Il bâille comme toute une ménagerie lorsque les abattoirs n’ont pas livré les entrecôtes du jour.

— Je vais te laisser dormir, m’excusé-je.

— Bonne idée ! Comment trouves-tu ma belle Américaine ?

— Un peu névrosée sur la périphérie, mais gentille au demeurant.

— Accueillante, hein ?

— C’est le self-service !

Il se marre.

— Moi, fait-il, j’aime les souris comme ça. Elles simplifient la vie de l’honnête homme et résolvent ses problèmes physiologiques.

Je le quitte et j’en écrase pendant une demi-douzaine d’heures en rêvant qu’un professeur Yamamotokétolabo démesuré tombe du ciel en hurlant « Malédiction ! ».

Juste au moment où nous arrivons dans le hall, le portier nous désigne à deux types qui se tiennent assis à promiscuité de la porte. Les deux hommes se lèvent et s’approchent de nous. Ils sont de taille moyenne, vêtus de complets gris et coiffés de chapeaux de paille noirs, style américain. Ils sont japonais et paraissent aussi joyeux que le monsieur qui vient d’allumer par mégarde sa cigarette avec le billet gagnant du sweepstake.

Je les considère sans joie, pressentant qu’ils viennent nous causer des ennuis.
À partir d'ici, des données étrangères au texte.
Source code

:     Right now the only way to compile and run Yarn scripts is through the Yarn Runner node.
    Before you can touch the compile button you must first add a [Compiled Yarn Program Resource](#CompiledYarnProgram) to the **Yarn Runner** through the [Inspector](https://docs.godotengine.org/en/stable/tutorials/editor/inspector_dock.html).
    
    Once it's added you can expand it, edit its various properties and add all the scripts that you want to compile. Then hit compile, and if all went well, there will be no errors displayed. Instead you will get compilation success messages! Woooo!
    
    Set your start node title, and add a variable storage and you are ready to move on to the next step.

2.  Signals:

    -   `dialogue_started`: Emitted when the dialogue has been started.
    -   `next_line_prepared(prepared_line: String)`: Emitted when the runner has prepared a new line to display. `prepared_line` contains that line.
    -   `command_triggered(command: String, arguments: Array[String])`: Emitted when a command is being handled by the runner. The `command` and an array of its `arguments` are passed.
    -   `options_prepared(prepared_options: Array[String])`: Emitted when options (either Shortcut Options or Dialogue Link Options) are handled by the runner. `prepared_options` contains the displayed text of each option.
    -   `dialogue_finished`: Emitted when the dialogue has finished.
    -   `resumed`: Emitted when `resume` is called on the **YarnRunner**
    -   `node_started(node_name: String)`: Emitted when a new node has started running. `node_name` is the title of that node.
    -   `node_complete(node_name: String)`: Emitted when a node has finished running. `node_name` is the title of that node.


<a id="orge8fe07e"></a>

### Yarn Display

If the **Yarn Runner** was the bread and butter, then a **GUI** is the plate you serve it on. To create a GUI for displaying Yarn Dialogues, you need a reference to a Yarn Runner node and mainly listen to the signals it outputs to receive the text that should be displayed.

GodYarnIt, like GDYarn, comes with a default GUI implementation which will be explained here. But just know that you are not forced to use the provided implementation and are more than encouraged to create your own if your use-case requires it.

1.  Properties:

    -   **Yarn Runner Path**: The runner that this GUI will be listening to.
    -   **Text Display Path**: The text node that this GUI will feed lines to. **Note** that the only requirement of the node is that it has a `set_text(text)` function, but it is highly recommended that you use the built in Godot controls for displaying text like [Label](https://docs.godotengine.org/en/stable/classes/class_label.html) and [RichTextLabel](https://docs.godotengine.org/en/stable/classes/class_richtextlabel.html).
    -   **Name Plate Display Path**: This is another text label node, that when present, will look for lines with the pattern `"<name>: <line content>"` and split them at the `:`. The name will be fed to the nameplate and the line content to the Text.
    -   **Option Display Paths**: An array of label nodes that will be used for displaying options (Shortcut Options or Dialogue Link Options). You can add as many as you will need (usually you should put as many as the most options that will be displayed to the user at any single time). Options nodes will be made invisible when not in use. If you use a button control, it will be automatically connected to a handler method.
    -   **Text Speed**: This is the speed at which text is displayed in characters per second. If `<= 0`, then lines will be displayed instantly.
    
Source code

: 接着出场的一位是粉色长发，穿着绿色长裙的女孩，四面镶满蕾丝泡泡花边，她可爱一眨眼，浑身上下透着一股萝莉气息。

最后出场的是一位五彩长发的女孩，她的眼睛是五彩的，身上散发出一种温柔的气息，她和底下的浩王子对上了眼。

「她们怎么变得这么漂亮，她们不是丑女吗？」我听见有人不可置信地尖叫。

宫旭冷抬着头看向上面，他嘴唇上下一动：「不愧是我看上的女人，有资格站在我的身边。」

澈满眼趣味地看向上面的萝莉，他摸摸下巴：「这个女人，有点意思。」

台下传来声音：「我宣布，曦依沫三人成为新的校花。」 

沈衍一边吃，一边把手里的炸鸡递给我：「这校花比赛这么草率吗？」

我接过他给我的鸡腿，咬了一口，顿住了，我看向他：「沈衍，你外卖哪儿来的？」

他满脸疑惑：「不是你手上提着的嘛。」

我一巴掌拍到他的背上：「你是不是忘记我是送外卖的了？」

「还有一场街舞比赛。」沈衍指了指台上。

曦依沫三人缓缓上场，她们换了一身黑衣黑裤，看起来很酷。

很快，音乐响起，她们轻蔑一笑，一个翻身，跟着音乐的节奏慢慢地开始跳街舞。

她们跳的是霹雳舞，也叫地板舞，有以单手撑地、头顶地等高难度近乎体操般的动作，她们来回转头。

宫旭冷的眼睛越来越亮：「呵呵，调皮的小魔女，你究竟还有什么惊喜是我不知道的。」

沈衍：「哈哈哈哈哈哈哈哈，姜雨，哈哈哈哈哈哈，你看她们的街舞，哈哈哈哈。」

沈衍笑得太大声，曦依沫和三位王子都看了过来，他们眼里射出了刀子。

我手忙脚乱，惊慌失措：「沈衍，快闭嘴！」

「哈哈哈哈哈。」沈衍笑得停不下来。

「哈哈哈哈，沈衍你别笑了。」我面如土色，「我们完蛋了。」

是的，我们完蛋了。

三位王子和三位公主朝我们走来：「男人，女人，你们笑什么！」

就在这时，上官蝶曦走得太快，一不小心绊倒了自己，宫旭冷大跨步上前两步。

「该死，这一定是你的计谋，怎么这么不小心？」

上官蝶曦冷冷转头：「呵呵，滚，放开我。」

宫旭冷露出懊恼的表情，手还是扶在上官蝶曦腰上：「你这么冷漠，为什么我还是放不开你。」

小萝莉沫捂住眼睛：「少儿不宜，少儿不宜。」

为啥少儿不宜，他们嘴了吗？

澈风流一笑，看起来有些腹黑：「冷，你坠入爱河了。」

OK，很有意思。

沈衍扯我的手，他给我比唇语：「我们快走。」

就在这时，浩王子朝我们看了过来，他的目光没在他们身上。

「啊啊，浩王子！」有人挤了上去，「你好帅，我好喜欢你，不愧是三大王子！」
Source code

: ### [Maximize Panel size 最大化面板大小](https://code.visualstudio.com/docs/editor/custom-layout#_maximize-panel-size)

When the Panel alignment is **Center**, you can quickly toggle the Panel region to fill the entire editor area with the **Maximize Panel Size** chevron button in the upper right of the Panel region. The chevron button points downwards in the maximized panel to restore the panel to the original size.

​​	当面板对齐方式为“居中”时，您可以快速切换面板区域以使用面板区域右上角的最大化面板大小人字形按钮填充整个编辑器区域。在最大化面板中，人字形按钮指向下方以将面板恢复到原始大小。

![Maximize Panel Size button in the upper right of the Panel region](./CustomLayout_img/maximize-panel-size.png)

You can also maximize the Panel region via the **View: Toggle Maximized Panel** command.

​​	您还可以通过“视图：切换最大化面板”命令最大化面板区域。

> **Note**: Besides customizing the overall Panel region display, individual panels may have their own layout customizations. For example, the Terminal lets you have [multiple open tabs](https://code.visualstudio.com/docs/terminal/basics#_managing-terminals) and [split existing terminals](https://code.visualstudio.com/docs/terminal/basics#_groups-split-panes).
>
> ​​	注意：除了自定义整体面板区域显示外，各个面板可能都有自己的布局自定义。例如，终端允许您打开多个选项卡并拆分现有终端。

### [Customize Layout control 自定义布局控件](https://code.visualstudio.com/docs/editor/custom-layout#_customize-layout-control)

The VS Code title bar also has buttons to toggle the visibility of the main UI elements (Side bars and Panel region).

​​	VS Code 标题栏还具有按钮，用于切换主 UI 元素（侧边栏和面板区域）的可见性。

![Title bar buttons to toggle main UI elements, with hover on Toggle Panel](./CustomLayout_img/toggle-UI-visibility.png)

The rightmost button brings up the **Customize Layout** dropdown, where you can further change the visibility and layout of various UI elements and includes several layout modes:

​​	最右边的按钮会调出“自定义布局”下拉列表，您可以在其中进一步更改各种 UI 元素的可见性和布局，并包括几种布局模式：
— Police, fait l’un des deux en français, suivez-nous !

Le Bérurier me coule un regard aussi pendant que les oreilles d’un teckel.

— C’est ici que les Athéniens s’atteignirent, que les Perses se percèrent, que les Satrapes s’attrapèrent et que les Croisés sautèrent par la fenêtre ! me dit-il.

Ce qui, traduit en langage courant, signifie :

« On est cuits, essayons de nous débiner. »

Mais je le calme d’une œillade. On ne peut pourtant pas jouer les Buffalo Bill dans un palace ! D’autant plus qu’avec l’intervention de l’ambassade, notre cas doit pouvoir s’arranger.

— C’est à quel sujet ? questionné-je.

— Vous le saurez ! rétorque le poulet.